The court further stated that Desir must fully comply with Rule Regulating the Florida Bar 3-5.1(h) and will remain suspended until she fully responds in writing to the official Bar inquiries, and until further order of the court.

Inquiries from the Bar to Desir started because a Feb. 19, 2015, complaint was filed by Dexter Campbell against Desir, alleging that the she failed to timely execute services to submit summons/complaint to the defendants. When she responded to initial inquiries, the Bar explained that she offered unsupported factual arguments in an attempt to justify that the failure to timely serve the defendants.

The lower court explained that her unsupported arguments were a waste of the court’s time and lacked credibility.

“After repetitive requests by The Florida Bar, (Desir) on May 18, 2015, filed a response to the Feb. 19, 2015, complaint/inquiry,” the report said. “On May 27, 2015, The Florida Bar sent (Desir) a letter by regular U.S. Mail and by email to (Desir's) record Bar address requesting additional information concerning a complaint in this case.”

Desir was requested to respond by June 8, 2015, but she failed to respond. On June 15, 2015, Desir was sent another letter by certified U.S. Mail and by email to her record Bar address, and was requested to respond by June 25, 2015. The email was returned to The Florida Bar's Fort Lauderdale branch office stating that desirlaw.com is unknown.
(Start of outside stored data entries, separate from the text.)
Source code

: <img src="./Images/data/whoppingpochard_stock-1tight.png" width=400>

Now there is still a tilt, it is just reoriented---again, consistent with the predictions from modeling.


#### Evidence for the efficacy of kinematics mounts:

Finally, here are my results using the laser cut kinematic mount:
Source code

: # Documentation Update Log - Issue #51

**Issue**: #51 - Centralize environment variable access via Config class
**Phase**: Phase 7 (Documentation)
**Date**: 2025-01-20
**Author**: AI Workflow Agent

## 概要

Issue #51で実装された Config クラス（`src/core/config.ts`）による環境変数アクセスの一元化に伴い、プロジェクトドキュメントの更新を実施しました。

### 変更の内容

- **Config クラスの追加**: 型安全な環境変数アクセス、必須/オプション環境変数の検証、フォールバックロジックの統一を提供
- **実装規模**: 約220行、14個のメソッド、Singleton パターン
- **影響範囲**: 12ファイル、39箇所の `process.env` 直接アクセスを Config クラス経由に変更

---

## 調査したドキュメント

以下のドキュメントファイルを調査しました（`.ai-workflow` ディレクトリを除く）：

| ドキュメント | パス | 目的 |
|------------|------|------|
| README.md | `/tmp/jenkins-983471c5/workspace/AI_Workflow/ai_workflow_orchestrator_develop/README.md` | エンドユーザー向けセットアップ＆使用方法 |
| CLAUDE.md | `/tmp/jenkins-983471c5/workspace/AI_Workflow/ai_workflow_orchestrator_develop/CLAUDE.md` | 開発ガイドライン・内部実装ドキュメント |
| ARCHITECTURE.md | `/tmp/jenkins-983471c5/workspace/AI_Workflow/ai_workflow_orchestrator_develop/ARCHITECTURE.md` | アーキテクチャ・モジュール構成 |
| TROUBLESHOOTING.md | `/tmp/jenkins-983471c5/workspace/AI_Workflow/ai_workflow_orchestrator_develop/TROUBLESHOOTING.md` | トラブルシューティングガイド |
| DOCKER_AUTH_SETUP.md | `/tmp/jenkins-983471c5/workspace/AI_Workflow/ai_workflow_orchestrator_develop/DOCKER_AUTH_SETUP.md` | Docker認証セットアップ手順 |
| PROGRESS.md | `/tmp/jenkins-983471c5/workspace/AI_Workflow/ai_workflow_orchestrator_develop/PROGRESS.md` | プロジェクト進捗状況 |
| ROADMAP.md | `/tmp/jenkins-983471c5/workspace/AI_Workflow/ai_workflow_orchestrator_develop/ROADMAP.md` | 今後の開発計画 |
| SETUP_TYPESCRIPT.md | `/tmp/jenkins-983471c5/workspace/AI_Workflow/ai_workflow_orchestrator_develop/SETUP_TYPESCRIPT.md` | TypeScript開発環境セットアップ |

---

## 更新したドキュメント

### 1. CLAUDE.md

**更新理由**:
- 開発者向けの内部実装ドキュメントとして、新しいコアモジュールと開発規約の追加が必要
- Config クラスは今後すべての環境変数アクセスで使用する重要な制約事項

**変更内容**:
The June 15, 2015, certified letter to her was also returned to the Bar with a notation stating the letter was unable to be moved forward and to it return to sender as unclaimed.

On July 20 and July 24, 2015, Bar counsel's assistant telephoned Desir and left voice mails requesting she respond to The Florida Bar inquiry, which allegedly she failed to do.
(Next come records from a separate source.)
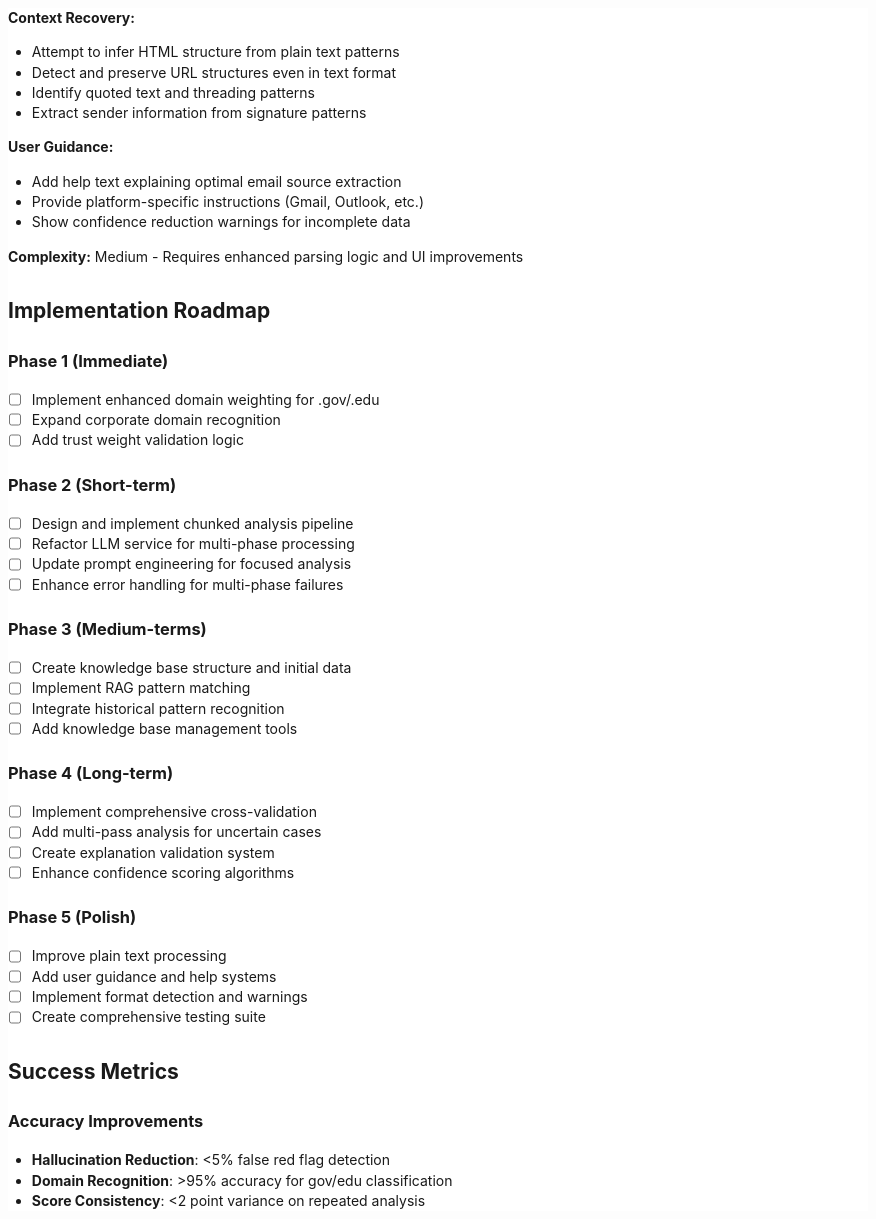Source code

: **Context Recovery:**
- Attempt to infer HTML structure from plain text patterns
- Detect and preserve URL structures even in text format
- Identify quoted text and threading patterns
- Extract sender information from signature patterns

**User Guidance:**
- Add help text explaining optimal email source extraction
- Provide platform-specific instructions (Gmail, Outlook, etc.)
- Show confidence reduction warnings for incomplete data

**Complexity:** Medium - Requires enhanced parsing logic and UI improvements

## Implementation Roadmap

### Phase 1 (Immediate)
- [ ] Implement enhanced domain weighting for .gov/.edu
- [ ] Expand corporate domain recognition
- [ ] Add trust weight validation logic

### Phase 2 (Short-term)  
- [ ] Design and implement chunked analysis pipeline
- [ ] Refactor LLM service for multi-phase processing
- [ ] Update prompt engineering for focused analysis
- [ ] Enhance error handling for multi-phase failures

### Phase 3 (Medium-terms)
- [ ] Create knowledge base structure and initial data
- [ ] Implement RAG pattern matching
- [ ] Integrate historical pattern recognition
- [ ] Add knowledge base management tools

### Phase 4 (Long-term)
- [ ] Implement comprehensive cross-validation
- [ ] Add multi-pass analysis for uncertain cases
- [ ] Create explanation validation system
- [ ] Enhance confidence scoring algorithms

### Phase 5 (Polish)
- [ ] Improve plain text processing
- [ ] Add user guidance and help systems
- [ ] Implement format detection and warnings
- [ ] Create comprehensive testing suite

## Success Metrics

### Accuracy Improvements
- **Hallucination Reduction**: <5% false red flag detection
- **Domain Recognition**: >95% accuracy for gov/edu classification
- **Score Consistency**: <2 point variance on repeated analysis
The case went to the Grievance Committee, which found that Desir failed to show good cause for failing to respond to the official Bar inquiries.
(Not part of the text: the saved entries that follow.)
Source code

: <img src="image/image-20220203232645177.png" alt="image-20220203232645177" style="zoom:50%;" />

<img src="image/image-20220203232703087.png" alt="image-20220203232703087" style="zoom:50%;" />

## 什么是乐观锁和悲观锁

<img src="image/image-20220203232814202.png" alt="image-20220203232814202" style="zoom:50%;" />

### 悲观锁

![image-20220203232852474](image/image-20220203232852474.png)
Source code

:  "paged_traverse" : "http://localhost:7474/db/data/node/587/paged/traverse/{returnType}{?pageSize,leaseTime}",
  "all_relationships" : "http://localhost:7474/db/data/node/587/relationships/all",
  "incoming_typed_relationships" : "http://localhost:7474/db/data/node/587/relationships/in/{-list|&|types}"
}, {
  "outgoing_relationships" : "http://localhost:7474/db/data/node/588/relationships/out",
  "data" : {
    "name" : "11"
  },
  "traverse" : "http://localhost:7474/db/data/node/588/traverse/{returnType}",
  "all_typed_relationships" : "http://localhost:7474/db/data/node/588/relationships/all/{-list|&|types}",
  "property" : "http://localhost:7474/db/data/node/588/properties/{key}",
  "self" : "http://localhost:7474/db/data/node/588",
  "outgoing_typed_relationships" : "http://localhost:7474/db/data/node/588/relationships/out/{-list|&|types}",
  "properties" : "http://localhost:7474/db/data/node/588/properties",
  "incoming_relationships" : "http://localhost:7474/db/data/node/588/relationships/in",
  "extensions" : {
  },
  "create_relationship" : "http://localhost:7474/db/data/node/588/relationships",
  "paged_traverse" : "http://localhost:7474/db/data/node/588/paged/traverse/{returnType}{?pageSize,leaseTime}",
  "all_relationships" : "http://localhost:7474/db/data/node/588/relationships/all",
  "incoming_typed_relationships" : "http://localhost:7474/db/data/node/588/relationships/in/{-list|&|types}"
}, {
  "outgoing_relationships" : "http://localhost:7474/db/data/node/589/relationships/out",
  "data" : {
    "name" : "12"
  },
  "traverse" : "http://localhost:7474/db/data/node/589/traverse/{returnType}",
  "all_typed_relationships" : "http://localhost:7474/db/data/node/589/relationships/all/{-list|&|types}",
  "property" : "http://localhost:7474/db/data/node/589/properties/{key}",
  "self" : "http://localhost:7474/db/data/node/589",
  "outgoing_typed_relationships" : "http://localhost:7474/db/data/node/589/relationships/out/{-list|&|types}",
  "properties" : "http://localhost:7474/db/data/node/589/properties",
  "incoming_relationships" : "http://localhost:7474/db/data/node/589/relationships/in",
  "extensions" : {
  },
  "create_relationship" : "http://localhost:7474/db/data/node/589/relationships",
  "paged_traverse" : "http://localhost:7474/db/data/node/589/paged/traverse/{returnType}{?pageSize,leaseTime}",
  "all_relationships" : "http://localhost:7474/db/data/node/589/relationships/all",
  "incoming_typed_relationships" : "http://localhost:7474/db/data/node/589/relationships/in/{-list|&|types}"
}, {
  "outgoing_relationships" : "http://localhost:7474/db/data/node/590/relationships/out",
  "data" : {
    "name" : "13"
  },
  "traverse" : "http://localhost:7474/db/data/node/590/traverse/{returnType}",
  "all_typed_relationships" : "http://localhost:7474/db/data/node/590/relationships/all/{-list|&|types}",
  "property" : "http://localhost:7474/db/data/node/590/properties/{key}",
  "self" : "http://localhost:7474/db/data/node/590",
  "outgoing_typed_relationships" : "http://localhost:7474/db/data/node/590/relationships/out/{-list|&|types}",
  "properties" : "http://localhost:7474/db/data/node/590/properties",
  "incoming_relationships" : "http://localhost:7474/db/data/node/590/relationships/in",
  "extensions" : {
“The noncompliance was willful,” the Grievance Committee said.

Because of her willful noncompliance, the Grievance Committee found Desir to be in contempt and requested The Florida Bar to file a petition for contempt and order to show cause with the Supreme Court.

The court also ordered Desir to pay a fine for the Bar’s time spent on trying to reach her.

“The other members of The Florida Bar should not have to pay for (Desir’s) failure to respond to an official bar inquiry and the initiation of the instant proceeding,” the Bar said. “Therefore, the Bar is requesting administrative costs of $1,250 against (Desir).”